→ **What you should do**: What lines below include the string "medical"? Pick them out and copy them.

→ **Record extracts**:
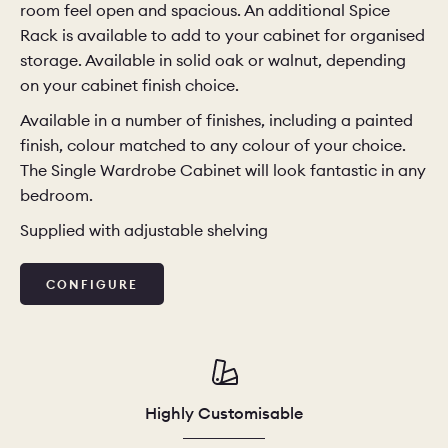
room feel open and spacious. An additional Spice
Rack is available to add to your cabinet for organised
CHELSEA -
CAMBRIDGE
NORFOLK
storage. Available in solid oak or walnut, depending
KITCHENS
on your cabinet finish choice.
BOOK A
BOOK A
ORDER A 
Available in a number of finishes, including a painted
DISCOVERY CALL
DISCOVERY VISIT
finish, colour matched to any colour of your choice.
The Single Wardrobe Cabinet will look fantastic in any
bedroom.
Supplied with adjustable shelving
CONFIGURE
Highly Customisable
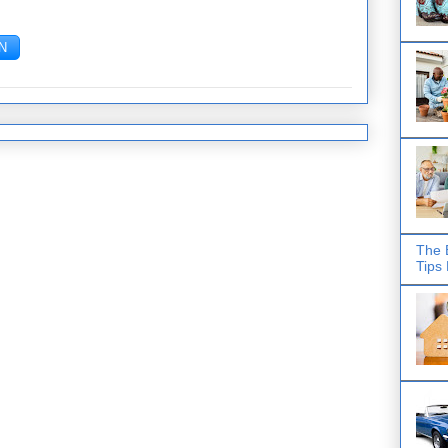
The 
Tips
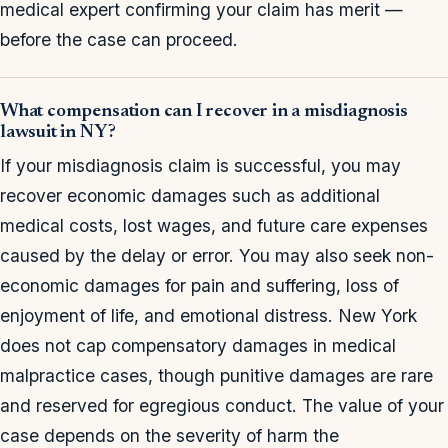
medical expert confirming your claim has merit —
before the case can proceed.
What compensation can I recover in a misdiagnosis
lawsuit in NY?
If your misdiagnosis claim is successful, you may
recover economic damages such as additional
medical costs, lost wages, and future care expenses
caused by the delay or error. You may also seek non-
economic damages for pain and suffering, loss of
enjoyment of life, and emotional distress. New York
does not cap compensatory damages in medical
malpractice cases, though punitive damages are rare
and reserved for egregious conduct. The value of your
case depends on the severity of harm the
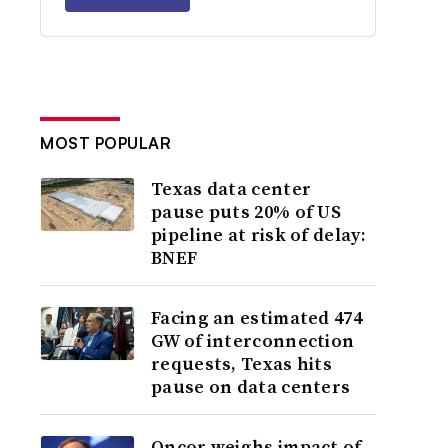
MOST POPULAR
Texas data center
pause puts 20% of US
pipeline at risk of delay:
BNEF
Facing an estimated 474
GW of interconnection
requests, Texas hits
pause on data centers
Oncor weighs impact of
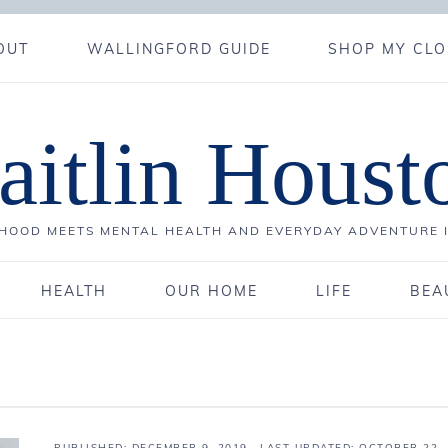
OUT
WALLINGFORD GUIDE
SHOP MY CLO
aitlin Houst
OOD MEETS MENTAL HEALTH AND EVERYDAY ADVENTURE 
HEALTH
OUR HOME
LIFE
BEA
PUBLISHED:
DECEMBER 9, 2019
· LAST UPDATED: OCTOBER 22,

---

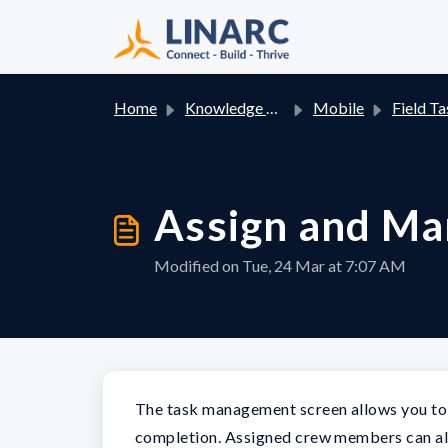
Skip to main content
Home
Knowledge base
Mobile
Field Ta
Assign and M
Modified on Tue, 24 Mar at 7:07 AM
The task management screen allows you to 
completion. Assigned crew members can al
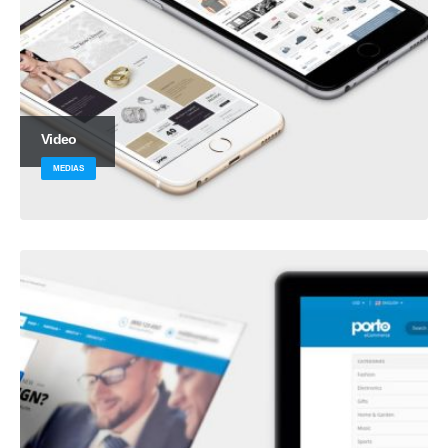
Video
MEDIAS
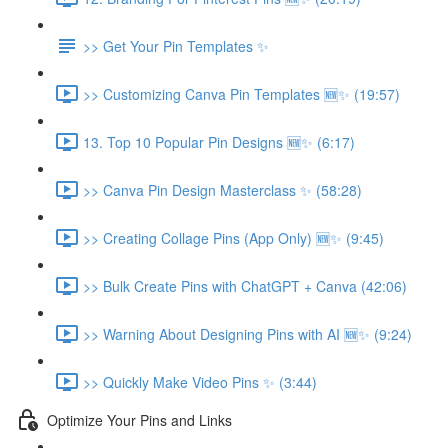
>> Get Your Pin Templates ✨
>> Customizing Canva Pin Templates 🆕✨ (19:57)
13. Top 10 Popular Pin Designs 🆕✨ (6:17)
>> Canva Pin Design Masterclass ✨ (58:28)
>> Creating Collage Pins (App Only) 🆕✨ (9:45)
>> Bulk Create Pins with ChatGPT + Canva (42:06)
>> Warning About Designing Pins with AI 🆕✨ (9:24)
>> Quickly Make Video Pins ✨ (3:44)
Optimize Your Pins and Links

---

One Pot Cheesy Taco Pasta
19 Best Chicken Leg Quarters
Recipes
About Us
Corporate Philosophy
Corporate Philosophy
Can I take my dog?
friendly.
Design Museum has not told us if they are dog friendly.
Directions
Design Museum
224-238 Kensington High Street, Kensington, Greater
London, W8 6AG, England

→ **Answer below**:
medical expert confirming your claim has merit —
medical costs, lost wages, and future care expenses
does not cap compensatory damages in medical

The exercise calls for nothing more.